24 So for the second time they called the man who had been blind, and said to him, “Give God the praise; we know that this man is a sinner.” 25 He answered, “Whether he is a sinner, I do not know; one thing I know, that though I was blind, now I see.” 26 They said to him, “What did he do to you? How did he open your eyes?” 27 He answered them, “I have told you already, and you would not listen. Why do you want to hear it again? Do you too want to become his disciples?” 28 And they reviled him, saying, “You are his disciple, but we are disciples of Moses. 29 We know that God has spoken to Moses, but as for this man, we do not know where he comes from.” 30 The man answered, “Why, this is a marvel!
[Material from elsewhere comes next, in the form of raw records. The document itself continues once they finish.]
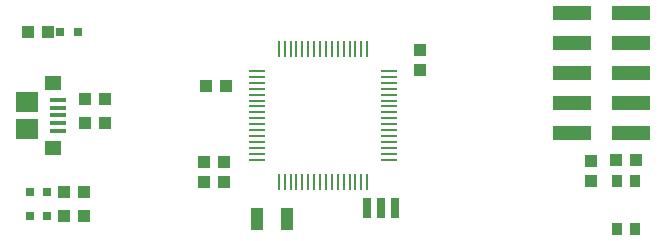
<source format=gtp>
G75*
%MOIN*%
%OFA0B0*%
%FSLAX25Y25*%
%IPPOS*%
%LPD*%
%AMOC8*
5,1,8,0,0,1.08239X$1,22.5*
%
%ADD10R,0.04331X0.03937*%
%ADD11R,0.03937X0.04331*%
%ADD12R,0.05709X0.04528*%
%ADD13R,0.05512X0.01575*%
%ADD14R,0.07480X0.06890*%
%ADD15R,0.05800X0.01100*%
%ADD16R,0.01100X0.05800*%
%ADD17R,0.03543X0.03937*%
%ADD18R,0.02756X0.06693*%
%ADD19R,0.04300X0.07500*%
%ADD20R,0.03150X0.03150*%
%ADD21R,0.12598X0.05000*%
D10*
X0074456Y0074050D03*
X0081149Y0074050D03*
X0202897Y0049022D03*
X0211051Y0049176D03*
X0217744Y0049176D03*
X0202897Y0042330D03*
D11*
X0145803Y0079204D03*
X0145803Y0085896D03*
X0080334Y0048578D03*
X0073803Y0048578D03*
X0073803Y0041885D03*
X0080334Y0041885D03*
X0040929Y0061550D03*
X0034236Y0061550D03*
X0034236Y0069550D03*
X0040929Y0069550D03*
X0021681Y0091956D03*
X0014988Y0091956D03*
X0027236Y0038550D03*
X0033929Y0038550D03*
X0033929Y0030519D03*
X0027236Y0030519D03*
D12*
X0023571Y0053081D03*
X0023571Y0074735D03*
D13*
X0025224Y0069223D03*
X0025224Y0066664D03*
X0025224Y0064105D03*
X0025224Y0061546D03*
X0025224Y0058987D03*
D14*
X0014791Y0059676D03*
X0014791Y0068534D03*
D15*
X0091313Y0069005D03*
X0091313Y0067105D03*
X0091313Y0065105D03*
X0091313Y0063105D03*
X0091313Y0061105D03*
X0091313Y0059205D03*
X0091313Y0057205D03*
X0091313Y0055205D03*
X0091313Y0053305D03*
X0091313Y0051305D03*
X0091313Y0049305D03*
X0091313Y0071005D03*
X0091313Y0073005D03*
X0091313Y0074905D03*
X0091313Y0076905D03*
X0091313Y0078905D03*
X0135513Y0078905D03*
X0135513Y0076905D03*
X0135513Y0074905D03*
X0135513Y0073005D03*
X0135513Y0071005D03*
X0135513Y0069005D03*
X0135513Y0067105D03*
X0135513Y0065105D03*
X0135513Y0063105D03*
X0135513Y0061105D03*
X0135513Y0059205D03*
X0135513Y0057205D03*
X0135513Y0055205D03*
X0135513Y0053305D03*
X0135513Y0051305D03*
X0135513Y0049305D03*
D16*
X0128213Y0042005D03*
X0126213Y0042005D03*
X0124213Y0042005D03*
X0122313Y0042005D03*
X0120313Y0042005D03*
X0118313Y0042005D03*
X0116413Y0042005D03*
X0114413Y0042005D03*
X0112413Y0042005D03*
X0110413Y0042005D03*
X0108513Y0042005D03*
X0106513Y0042005D03*
X0104513Y0042005D03*
X0102613Y0042005D03*
X0100613Y0042005D03*
X0098613Y0042005D03*
X0098613Y0086205D03*
X0100613Y0086205D03*
X0102613Y0086205D03*
X0104513Y0086205D03*
X0106513Y0086205D03*
X0108513Y0086205D03*
X0110413Y0086205D03*
X0112413Y0086205D03*
X0114413Y0086205D03*
X0116413Y0086205D03*
X0118313Y0086205D03*
X0120313Y0086205D03*
X0122313Y0086205D03*
X0124213Y0086205D03*
X0126213Y0086205D03*
X0128213Y0086205D03*
D17*
X0211445Y0042247D03*
X0217350Y0042247D03*
X0217350Y0026105D03*
X0211445Y0026105D03*
D18*
X0137496Y0033231D03*
X0132771Y0033231D03*
X0128047Y0033231D03*
D19*
X0101303Y0029550D03*
X0091303Y0029550D03*
D20*
X0015630Y0030519D03*
X0021535Y0030519D03*
X0021535Y0038550D03*
X0015630Y0038550D03*
X0025913Y0091956D03*
X0031819Y0091956D03*
D21*
X0196484Y0088278D03*
X0196484Y0078278D03*
X0196484Y0068278D03*
X0196484Y0058278D03*
X0216169Y0058278D03*
X0216169Y0068278D03*
X0216169Y0078278D03*
X0216169Y0088278D03*
X0216169Y0098278D03*
X0196484Y0098278D03*
M02*

</source>
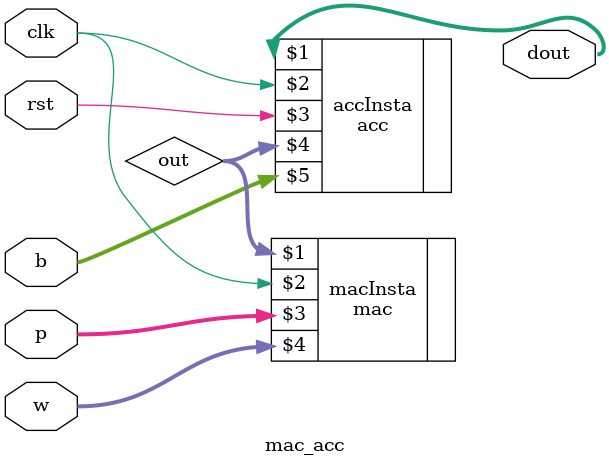
<source format=v>
`timescale 1ns / 1ps


module mac_acc(
clk, rst, p,w,b,dout
    );
    input clk, rst;
    output [21:0] dout;
    input [7:0] b;
    input [127:0] p;
    input [127:0] w;
    
    wire [19:0]out;
    
    mac macInsta(out, clk, p,w);
    acc accInsta(dout, clk, rst, out, b);
    
    
endmodule

</source>
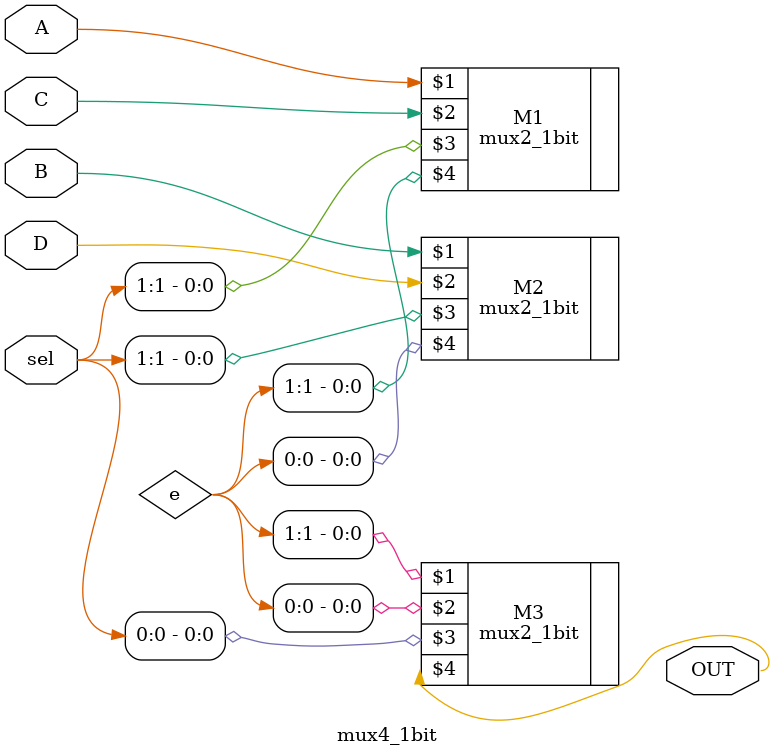
<source format=v>
`timescale 1ns / 1ps
module mux4_1bit(A, B, C, D, sel, OUT);

input A, B, C, D;
input [1:0] sel;
output OUT;
wire [1:0] e;

mux2_1bit  M1	(A, C, sel[1], e[1]);
mux2_1bit  M2	(B, D, sel[1], e[0]);
mux2_1bit  M3	(e[1], e[0], sel[0], OUT);

endmodule

</source>
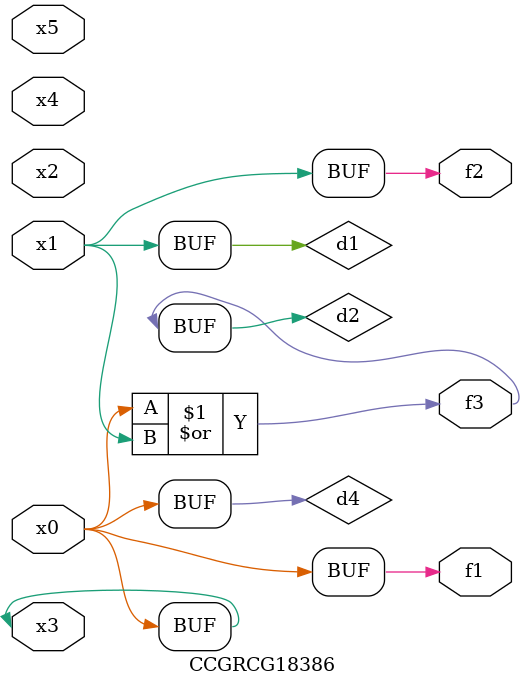
<source format=v>
module CCGRCG18386(
	input x0, x1, x2, x3, x4, x5,
	output f1, f2, f3
);

	wire d1, d2, d3, d4;

	and (d1, x1);
	or (d2, x0, x1);
	nand (d3, x0, x5);
	buf (d4, x0, x3);
	assign f1 = d4;
	assign f2 = d1;
	assign f3 = d2;
endmodule

</source>
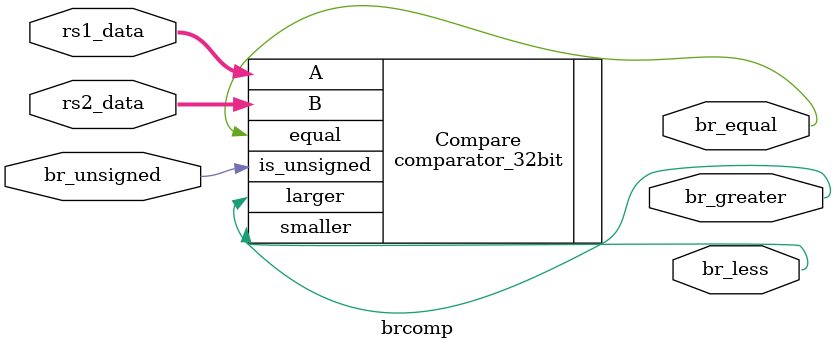
<source format=sv>
module brcomp(
	input  logic [31:0] rs1_data, rs2_data,
	input  logic br_unsigned,
	output logic br_less, br_equal, br_greater
);

comparator_32bit	 Compare (.A(rs1_data), .B(rs2_data), .is_unsigned(br_unsigned), .equal(br_equal), .smaller(br_less), .larger(br_greater) );
endmodule

</source>
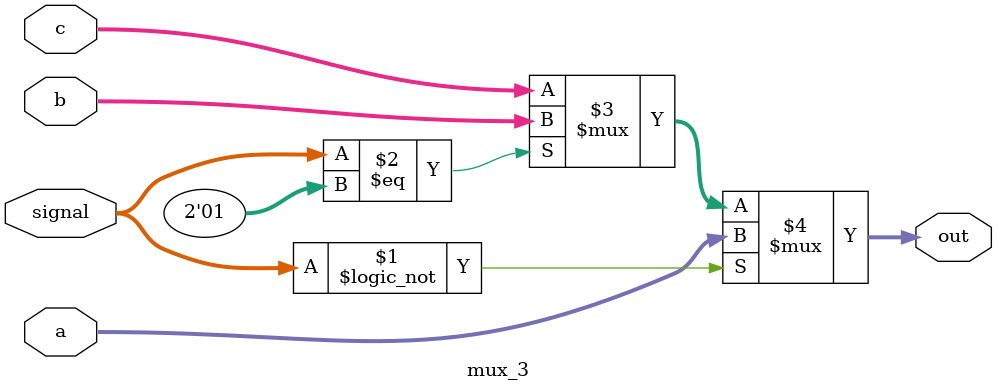
<source format=v>
module mux_3(
    input [1: 0] signal,
//    input [31: 0] a, b, c,
    input [63: 0] a, b, c,

//    output [31: 0] out
    output [63: 0] out
);

assign out = (signal == 2'b00) ? a :
             (signal == 2'b01) ? b : c;


endmodule
</source>
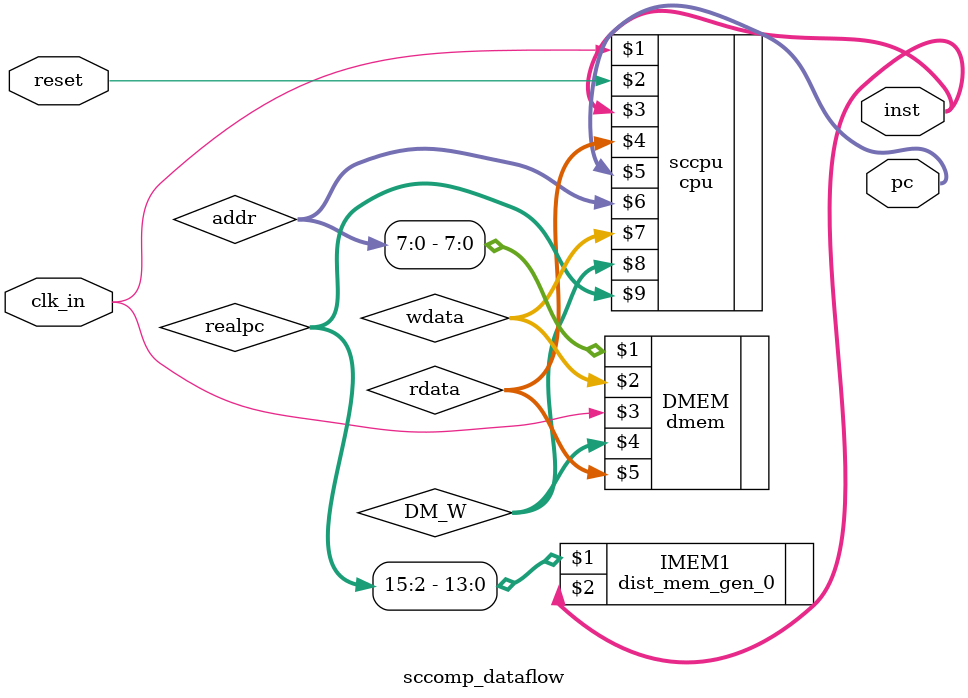
<source format=v>
`timescale 1ns / 1ps

module sccomp_dataflow(
    input clk_in,
    input reset,
    
    output [31:0]inst,
    output [31:0]pc
    );
    wire IM_R;
    wire [31:0]rdata;
    wire [31:0]addr;      
    wire [31:0]wdata;
    wire [1:0]DM_W;
    wire [31:0] realpc;
    cpu sccpu(clk_in,reset,inst,rdata,pc,addr,wdata,DM_W,realpc);
    dist_mem_gen_0 IMEM1(realpc[15:2],inst[31:0]);
    dmem DMEM(addr[7:0],wdata,clk_in,DM_W,rdata); 
endmodule

</source>
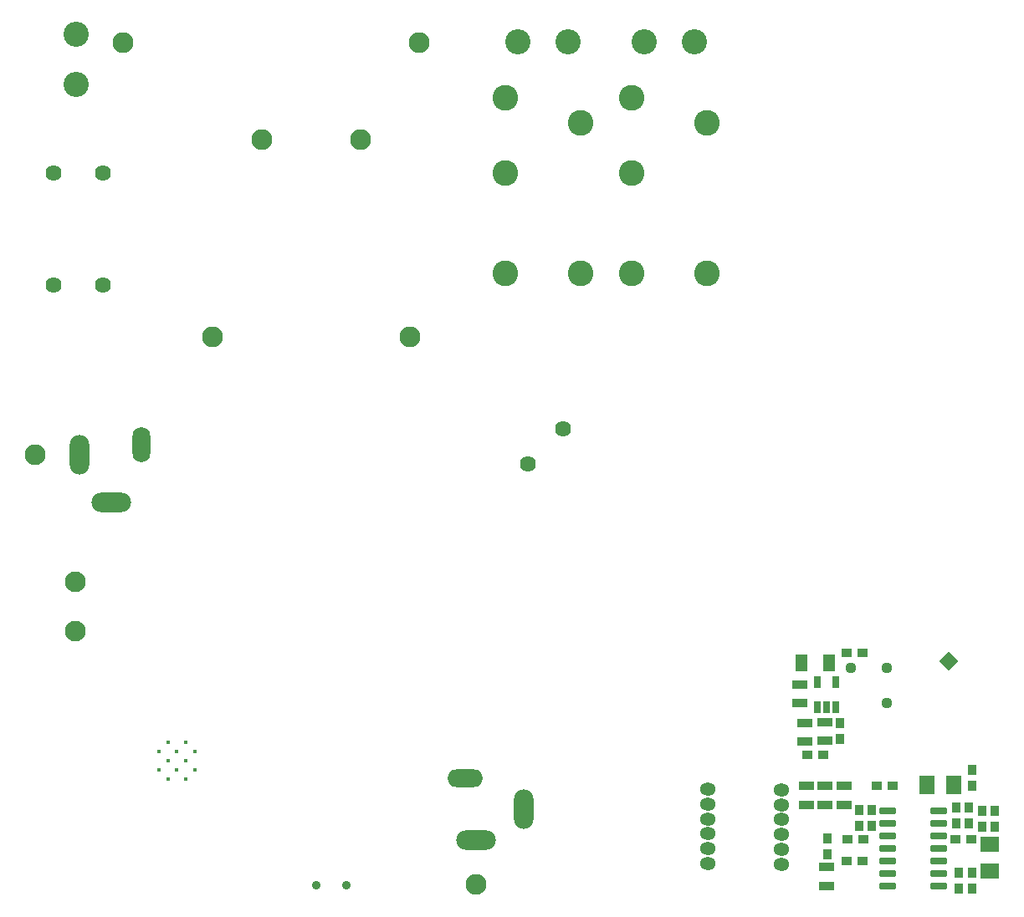
<source format=gbs>
G04*
G04 #@! TF.GenerationSoftware,Altium Limited,Altium Designer,24.2.2 (26)*
G04*
G04 Layer_Color=16711935*
%FSLAX25Y25*%
%MOIN*%
G70*
G04*
G04 #@! TF.SameCoordinates,F296BD43-7A1A-4B5F-AFD2-8FBC70BB071E*
G04*
G04*
G04 #@! TF.FilePolarity,Negative*
G04*
G01*
G75*
%ADD64R,0.04194X0.03494*%
%ADD68R,0.05984X0.03622*%
%ADD77R,0.03494X0.04194*%
%ADD99C,0.04409*%
%ADD100O,0.06378X0.05197*%
%ADD101C,0.06378*%
%ADD102C,0.10236*%
%ADD103C,0.01654*%
%ADD104O,0.14183X0.07097*%
%ADD105O,0.07884X0.15758*%
%ADD106O,0.15758X0.07884*%
%ADD107C,0.08278*%
%ADD108C,0.03553*%
%ADD109C,0.08346*%
%ADD110C,0.08268*%
%ADD111C,0.10049*%
%ADD112O,0.07097X0.14183*%
%ADD218R,0.02835X0.04803*%
%ADD219R,0.04538X0.06703*%
%ADD220R,0.06142X0.07638*%
G04:AMPARAMS|DCode=221|XSize=67.72mil|YSize=28.74mil|CornerRadius=5.36mil|HoleSize=0mil|Usage=FLASHONLY|Rotation=180.000|XOffset=0mil|YOffset=0mil|HoleType=Round|Shape=RoundedRectangle|*
%AMROUNDEDRECTD221*
21,1,0.06772,0.01801,0,0,180.0*
21,1,0.05699,0.02874,0,0,180.0*
1,1,0.01073,-0.02849,0.00901*
1,1,0.01073,0.02849,0.00901*
1,1,0.01073,0.02849,-0.00901*
1,1,0.01073,-0.02849,-0.00901*
%
%ADD221ROUNDEDRECTD221*%
%ADD222R,0.07638X0.06142*%
G36*
X374095Y98858D02*
X370157Y102795D01*
X366220Y98858D01*
X370157Y94921D01*
X374095Y98858D01*
D02*
G37*
D64*
X341626Y49114D02*
D03*
X347926D02*
D03*
X329676Y27564D02*
D03*
X335976D02*
D03*
X329476Y19014D02*
D03*
X335776D02*
D03*
X319976Y61364D02*
D03*
X313676D02*
D03*
X335722Y101898D02*
D03*
X329422D02*
D03*
X379026Y27564D02*
D03*
X372726D02*
D03*
D68*
X310919Y89497D02*
D03*
Y82016D02*
D03*
X320761Y67056D02*
D03*
Y74536D02*
D03*
X312888Y66662D02*
D03*
Y74142D02*
D03*
X321311Y16662D02*
D03*
Y9182D02*
D03*
X320854Y49014D02*
D03*
Y41533D02*
D03*
X328335Y49014D02*
D03*
Y41533D02*
D03*
X313374Y49014D02*
D03*
Y41533D02*
D03*
D77*
X383360Y32606D02*
D03*
Y38906D02*
D03*
X388478D02*
D03*
Y32606D02*
D03*
X378242Y34106D02*
D03*
Y40406D02*
D03*
X373124Y34106D02*
D03*
Y40406D02*
D03*
X379348Y7953D02*
D03*
Y14253D02*
D03*
X339541Y32906D02*
D03*
Y39206D02*
D03*
X334422D02*
D03*
Y32906D02*
D03*
X321705Y21583D02*
D03*
Y27883D02*
D03*
X379423Y55442D02*
D03*
Y49142D02*
D03*
X374230Y14253D02*
D03*
Y7953D02*
D03*
X326667Y73945D02*
D03*
Y67645D02*
D03*
D99*
X345339Y81945D02*
D03*
Y96087D02*
D03*
X331197D02*
D03*
D100*
X303439Y47371D02*
D03*
Y41465D02*
D03*
Y35560D02*
D03*
Y29654D02*
D03*
Y23749D02*
D03*
Y17843D02*
D03*
X274099Y18150D02*
D03*
Y24056D02*
D03*
Y29961D02*
D03*
Y35867D02*
D03*
Y41772D02*
D03*
Y47678D02*
D03*
D101*
X202579Y177374D02*
D03*
X216498Y191293D02*
D03*
X13465Y293347D02*
D03*
X33150D02*
D03*
X13465Y248858D02*
D03*
X33150D02*
D03*
D102*
X193347Y323228D02*
D03*
X223346Y253228D02*
D03*
Y313228D02*
D03*
X193347Y293228D02*
D03*
Y253228D02*
D03*
X243740Y323228D02*
D03*
X273740Y253228D02*
D03*
Y313228D02*
D03*
X243740Y293228D02*
D03*
Y253228D02*
D03*
D103*
X55379Y55374D02*
D03*
Y62598D02*
D03*
X58991Y51762D02*
D03*
Y58986D02*
D03*
Y66211D02*
D03*
X62603Y55374D02*
D03*
Y62598D02*
D03*
X66215Y51762D02*
D03*
Y58986D02*
D03*
Y66211D02*
D03*
X69828Y55374D02*
D03*
Y62598D02*
D03*
D104*
X177548Y52077D02*
D03*
D105*
X200776Y39872D02*
D03*
X23697Y180874D02*
D03*
D106*
X181879Y27274D02*
D03*
X36295Y161976D02*
D03*
D107*
X181879Y9557D02*
D03*
X5980Y180874D02*
D03*
D108*
X118193Y9224D02*
D03*
X130004D02*
D03*
D109*
X76850Y227992D02*
D03*
X159134Y345315D02*
D03*
X41024D02*
D03*
X96535Y306732D02*
D03*
X135906D02*
D03*
X155591Y227992D02*
D03*
D110*
X22279Y110632D02*
D03*
Y130316D02*
D03*
D111*
X22520Y328780D02*
D03*
Y348780D02*
D03*
X268740Y345709D02*
D03*
X248740D02*
D03*
X218347D02*
D03*
X198346D02*
D03*
D112*
X48500Y185205D02*
D03*
D218*
X325289Y80245D02*
D03*
X321549D02*
D03*
X317809D02*
D03*
X325289Y90481D02*
D03*
X317809D02*
D03*
D219*
X311313Y97961D02*
D03*
X322336D02*
D03*
D220*
X361565Y49536D02*
D03*
X372084D02*
D03*
D221*
X345670Y38964D02*
D03*
Y33964D02*
D03*
Y28964D02*
D03*
Y23964D02*
D03*
Y18964D02*
D03*
Y13964D02*
D03*
Y8964D02*
D03*
X366182D02*
D03*
Y13964D02*
D03*
Y18964D02*
D03*
Y23964D02*
D03*
Y28964D02*
D03*
Y33964D02*
D03*
Y38964D02*
D03*
D222*
X386509Y15142D02*
D03*
Y25662D02*
D03*
M02*

</source>
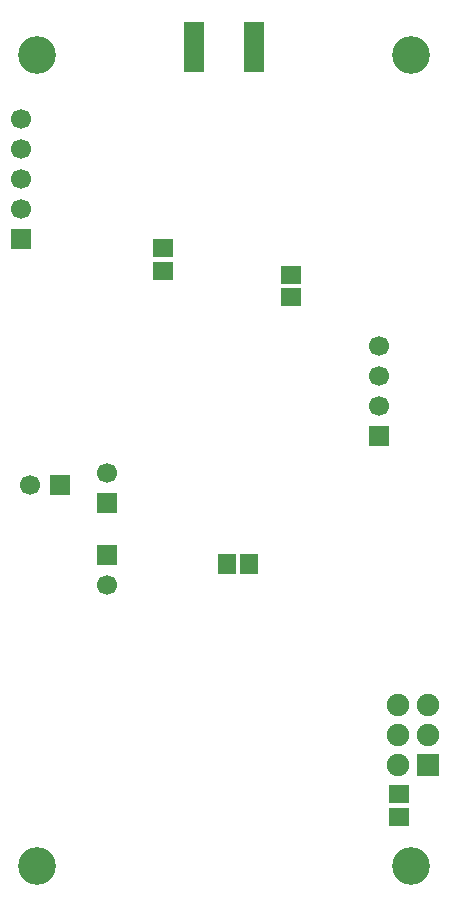
<source format=gbr>
G04 DipTrace 3.0.0.2*
G04 BottomMask.gbr*
%MOIN*%
G04 #@! TF.FileFunction,Soldermask,Bot*
G04 #@! TF.Part,Single*
%ADD36R,0.074803X0.074803*%
%ADD39R,0.066929X0.066929*%
%ADD40C,0.066929*%
%ADD65C,0.125984*%
%ADD88R,0.067717X0.167717*%
%ADD102C,0.074803*%
%ADD116R,0.066929X0.059055*%
%ADD118R,0.059055X0.066929*%
%FSLAX26Y26*%
G04*
G70*
G90*
G75*
G01*
G04 BotMask*
%LPD*%
D118*
X1149344Y1525328D3*
X1224147D3*
D116*
X1364811Y2491201D3*
Y2416398D3*
X937811Y2578701D3*
Y2503898D3*
D65*
X1765192Y3221871D3*
X518285Y3221860D3*
X518241Y518241D3*
X1765134Y518299D3*
D39*
X749606Y1556562D3*
D40*
Y1456562D3*
D39*
X594751Y1789370D3*
D40*
X494751D3*
D36*
X1820041Y855512D3*
D102*
X1720041D3*
X1820041Y955512D3*
X1720041D3*
X1820041Y1055512D3*
X1720041D3*
D39*
X750656Y1728609D3*
D40*
Y1828609D3*
D39*
X463517Y2609318D3*
D40*
Y2709318D3*
Y2809318D3*
Y2909318D3*
Y3009318D3*
D39*
X1659186Y1954199D3*
D40*
Y2054199D3*
Y2154199D3*
Y2254199D3*
D116*
X1724672Y683465D3*
Y758268D3*
D88*
X1040551Y3249344D3*
X1240945Y3251312D3*
M02*

</source>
You do not know where he comes from, and yet he opened my eyes. 31 We know that God does not listen to sinners, but if any one is a worshiper of God and does his will, God listens to him. 32 Never since the world began has it been heard that any one opened the eyes of a man born blind. 33 If this man were not from God, he could do nothing.” 34 They answered him, “You were born in utter sin, and would you teach us?” And they cast him out.
35 Jesus heard that they had cast him out, and having found him he said, “Do you believe in the Son of man?” 36 He answered, “And who is he, sir, that I may believe in him?” 37 Jesus said to him, “You have seen him, and it is he who speaks to you.” 38 He said, “Lord, I believe”; and he worshiped him. 39 Jesus said, “For judgment I came into this world, that those who do not see may see, and that those who see may become blind.” 40 Some of the Pharisees near him heard this, and they said to him, “Are we also blind?” 41 Jesus said to them, “If you were blind, you would have no guilt; but now that you say, ‘We see,’ your guilt remains.
Observation: The Pharisees were more concerned with the breaking of one of their rules than they were with the healing of the man born blind.
Question: Why did the Pharisees consider Jesus making clay and adminstering it on the blind man work, especially when they did not see the people bringing the formerly blind man or his parents to them as work?
Application: The formerly blind man was kicked out of the synagogue for testify what Jesus had done. I should be more bold in testifying the changes God has made in me, regardless of any consequences.